→ Work task:
Report, as a number alone, how many lines below contain the string "glucosa".

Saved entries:
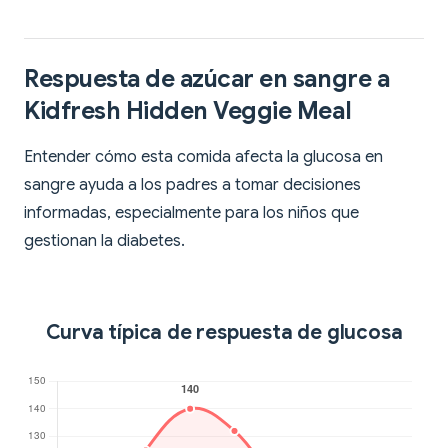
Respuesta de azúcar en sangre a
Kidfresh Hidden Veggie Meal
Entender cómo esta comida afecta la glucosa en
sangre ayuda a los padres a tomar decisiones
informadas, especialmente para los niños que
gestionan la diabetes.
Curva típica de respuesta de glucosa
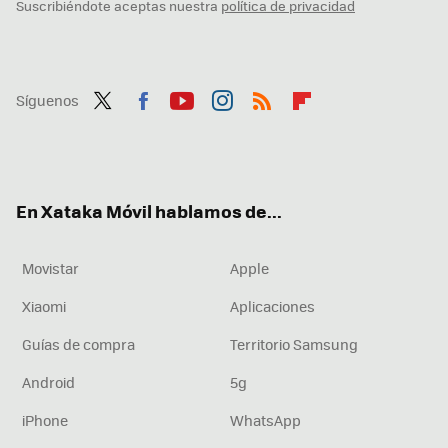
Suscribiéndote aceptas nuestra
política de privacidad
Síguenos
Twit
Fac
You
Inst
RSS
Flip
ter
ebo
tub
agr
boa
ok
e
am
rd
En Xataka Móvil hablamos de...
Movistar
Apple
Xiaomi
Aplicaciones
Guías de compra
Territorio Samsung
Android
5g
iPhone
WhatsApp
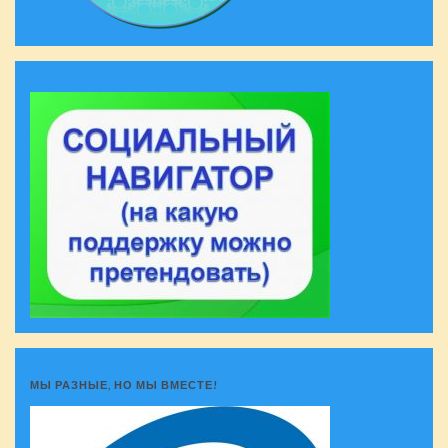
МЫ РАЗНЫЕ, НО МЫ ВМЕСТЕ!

==

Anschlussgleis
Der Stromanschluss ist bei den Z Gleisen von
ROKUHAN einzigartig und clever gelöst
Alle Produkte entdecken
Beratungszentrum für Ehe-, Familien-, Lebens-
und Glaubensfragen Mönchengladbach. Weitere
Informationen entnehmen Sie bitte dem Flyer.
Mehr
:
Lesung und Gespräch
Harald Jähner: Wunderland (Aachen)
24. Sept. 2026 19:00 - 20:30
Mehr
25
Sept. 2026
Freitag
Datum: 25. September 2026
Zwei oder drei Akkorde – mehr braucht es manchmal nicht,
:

→ Worked solution:
2